Inés tenía treinta y cinco años recién cumplidos, llevaba en la casa desde que a los cinco su padre la dejara al cuidado de los Alonso, porque el trabajo, la viudedad y la bebida a la que se echó al morir su esposa, no le permitían cuidar de una criatura. Había trabajado en la hacienda fregando suelos, haciendo la comida, aseando los cuartos y hasta cuidando de las porquerizas. Hasta el nacimiento de Marina, la hija adorada de don Tello Alonso de Cepeda y Barrientos, señor de Aguilar y de doña Beatriz de la Vega. La señora de la casa, delicada de salud desde siempre y viendo el cariño que de inmediato demostró Inés por el bebé, la puso a cargo de la niña. Desde entonces no se había separado de ella. Compañera, amiga, confidente; había sido de todo para la pequeña Marina. La adoraba como la hija que no tuvo y que sin duda nunca tendría, dada ya su edad.

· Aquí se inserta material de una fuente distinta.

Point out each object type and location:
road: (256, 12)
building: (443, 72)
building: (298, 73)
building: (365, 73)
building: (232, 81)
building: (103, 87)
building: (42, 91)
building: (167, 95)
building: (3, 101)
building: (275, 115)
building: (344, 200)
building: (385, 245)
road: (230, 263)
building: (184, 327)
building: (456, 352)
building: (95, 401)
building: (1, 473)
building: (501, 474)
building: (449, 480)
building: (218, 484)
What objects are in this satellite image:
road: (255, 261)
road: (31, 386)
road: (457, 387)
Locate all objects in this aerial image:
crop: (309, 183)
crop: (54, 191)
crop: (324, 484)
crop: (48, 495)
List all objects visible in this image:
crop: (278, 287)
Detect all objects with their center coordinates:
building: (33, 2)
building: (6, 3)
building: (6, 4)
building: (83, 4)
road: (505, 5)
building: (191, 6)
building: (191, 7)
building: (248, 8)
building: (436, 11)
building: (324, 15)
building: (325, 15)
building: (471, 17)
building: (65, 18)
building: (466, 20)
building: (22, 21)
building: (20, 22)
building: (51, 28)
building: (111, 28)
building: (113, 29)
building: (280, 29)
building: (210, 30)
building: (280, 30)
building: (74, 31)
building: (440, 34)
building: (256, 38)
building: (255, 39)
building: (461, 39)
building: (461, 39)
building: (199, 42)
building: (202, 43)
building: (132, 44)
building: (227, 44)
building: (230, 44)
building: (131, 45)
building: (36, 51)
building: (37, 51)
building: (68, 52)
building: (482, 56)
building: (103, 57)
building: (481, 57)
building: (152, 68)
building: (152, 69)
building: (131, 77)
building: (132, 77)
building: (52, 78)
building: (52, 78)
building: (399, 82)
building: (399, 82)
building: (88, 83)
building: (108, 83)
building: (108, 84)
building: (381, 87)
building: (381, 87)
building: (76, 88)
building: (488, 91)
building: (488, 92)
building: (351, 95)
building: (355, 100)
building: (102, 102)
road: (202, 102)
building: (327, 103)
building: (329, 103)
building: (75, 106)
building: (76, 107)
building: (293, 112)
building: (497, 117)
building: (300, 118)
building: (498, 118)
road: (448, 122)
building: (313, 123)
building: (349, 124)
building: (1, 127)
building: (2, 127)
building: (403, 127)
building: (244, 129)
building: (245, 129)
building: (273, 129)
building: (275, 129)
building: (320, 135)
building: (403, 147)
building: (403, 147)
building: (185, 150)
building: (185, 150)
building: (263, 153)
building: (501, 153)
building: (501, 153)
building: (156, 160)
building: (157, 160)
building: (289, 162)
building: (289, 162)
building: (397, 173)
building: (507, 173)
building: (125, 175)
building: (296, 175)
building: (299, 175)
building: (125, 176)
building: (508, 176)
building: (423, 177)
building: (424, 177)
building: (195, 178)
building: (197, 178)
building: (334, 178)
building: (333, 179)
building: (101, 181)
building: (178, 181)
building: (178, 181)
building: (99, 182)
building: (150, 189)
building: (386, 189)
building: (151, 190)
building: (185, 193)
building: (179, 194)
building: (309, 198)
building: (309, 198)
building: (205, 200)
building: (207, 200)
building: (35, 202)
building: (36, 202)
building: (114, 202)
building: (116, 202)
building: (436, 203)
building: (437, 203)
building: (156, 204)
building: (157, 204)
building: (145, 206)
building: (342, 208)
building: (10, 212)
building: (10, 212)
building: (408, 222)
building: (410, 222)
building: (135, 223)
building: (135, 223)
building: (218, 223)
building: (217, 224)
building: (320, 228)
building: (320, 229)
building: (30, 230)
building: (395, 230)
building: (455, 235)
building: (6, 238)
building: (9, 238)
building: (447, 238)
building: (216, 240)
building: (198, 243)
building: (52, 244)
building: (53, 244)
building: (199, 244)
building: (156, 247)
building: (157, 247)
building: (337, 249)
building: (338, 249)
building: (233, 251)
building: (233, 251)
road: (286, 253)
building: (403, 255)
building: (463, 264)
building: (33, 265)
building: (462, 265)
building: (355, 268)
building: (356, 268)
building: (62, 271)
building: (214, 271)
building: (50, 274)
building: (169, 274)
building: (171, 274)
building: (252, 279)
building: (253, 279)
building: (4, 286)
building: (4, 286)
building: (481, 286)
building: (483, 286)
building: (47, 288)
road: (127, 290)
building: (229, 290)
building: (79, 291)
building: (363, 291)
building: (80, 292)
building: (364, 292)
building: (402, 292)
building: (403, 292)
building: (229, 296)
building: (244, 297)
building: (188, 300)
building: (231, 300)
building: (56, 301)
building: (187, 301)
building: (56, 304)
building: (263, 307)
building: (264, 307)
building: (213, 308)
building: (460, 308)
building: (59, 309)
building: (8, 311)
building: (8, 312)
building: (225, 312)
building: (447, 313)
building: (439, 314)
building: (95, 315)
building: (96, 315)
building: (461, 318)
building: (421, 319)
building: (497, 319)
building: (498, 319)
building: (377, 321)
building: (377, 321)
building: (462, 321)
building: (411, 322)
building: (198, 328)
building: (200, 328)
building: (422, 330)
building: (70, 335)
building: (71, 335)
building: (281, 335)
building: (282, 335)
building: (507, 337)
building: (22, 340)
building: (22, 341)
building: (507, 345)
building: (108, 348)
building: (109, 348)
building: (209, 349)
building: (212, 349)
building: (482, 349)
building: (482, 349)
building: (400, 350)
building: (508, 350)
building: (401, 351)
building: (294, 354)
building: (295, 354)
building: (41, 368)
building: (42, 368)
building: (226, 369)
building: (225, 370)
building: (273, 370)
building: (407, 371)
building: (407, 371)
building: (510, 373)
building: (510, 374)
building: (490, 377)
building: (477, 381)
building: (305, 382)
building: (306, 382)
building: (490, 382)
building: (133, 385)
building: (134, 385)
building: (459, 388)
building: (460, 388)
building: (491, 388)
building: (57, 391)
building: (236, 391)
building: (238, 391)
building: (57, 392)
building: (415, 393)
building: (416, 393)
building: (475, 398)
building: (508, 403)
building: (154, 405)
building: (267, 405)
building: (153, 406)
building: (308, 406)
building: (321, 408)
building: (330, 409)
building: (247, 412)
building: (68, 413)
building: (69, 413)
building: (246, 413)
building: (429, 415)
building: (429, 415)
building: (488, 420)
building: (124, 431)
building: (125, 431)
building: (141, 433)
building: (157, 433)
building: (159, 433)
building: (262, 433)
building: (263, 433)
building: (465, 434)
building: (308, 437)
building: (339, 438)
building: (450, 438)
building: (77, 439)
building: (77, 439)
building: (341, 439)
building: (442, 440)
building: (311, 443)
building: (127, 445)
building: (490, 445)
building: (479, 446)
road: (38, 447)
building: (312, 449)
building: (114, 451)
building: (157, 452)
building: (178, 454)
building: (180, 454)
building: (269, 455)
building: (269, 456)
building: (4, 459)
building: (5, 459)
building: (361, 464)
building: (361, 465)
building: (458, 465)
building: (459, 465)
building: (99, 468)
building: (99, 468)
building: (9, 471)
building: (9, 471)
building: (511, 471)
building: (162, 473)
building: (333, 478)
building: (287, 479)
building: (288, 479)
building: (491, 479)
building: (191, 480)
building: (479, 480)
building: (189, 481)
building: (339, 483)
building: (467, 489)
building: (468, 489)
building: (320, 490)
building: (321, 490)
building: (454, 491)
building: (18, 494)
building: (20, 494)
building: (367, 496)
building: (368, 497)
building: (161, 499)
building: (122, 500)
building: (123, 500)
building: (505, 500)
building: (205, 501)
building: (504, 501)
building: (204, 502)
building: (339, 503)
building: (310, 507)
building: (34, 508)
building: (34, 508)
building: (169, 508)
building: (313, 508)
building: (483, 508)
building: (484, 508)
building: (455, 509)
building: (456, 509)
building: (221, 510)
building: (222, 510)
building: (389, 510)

Con una sonrisa triste, quitó la redecilla dejando suelta la larga y sedosa cabellera de su protegida, comenzando a cepillarla con mimo.

—¿No vas a impugnarlo? —Inés tuteó a la joven, como hacía siempre que ambas estaban a solas.

—¿Impugnar un documento escrito por hombres para su propio beneficio?

—Mejor podrías haber dicho por buitres, para disfrute de los buitres.

—Sea como sea, los médicos han emitido su dictamen y la Ley ha dispuesto que no tenga nada.

—Y ¿vas a conformarte? —gruñó Inés.

Marina alzó la cabeza y miró a los ojos a su amiga y criada. Los suyos se volvieron más negros que nunca y en su rostro, ligeramente aceitunado, apareció un destello producto de la ira.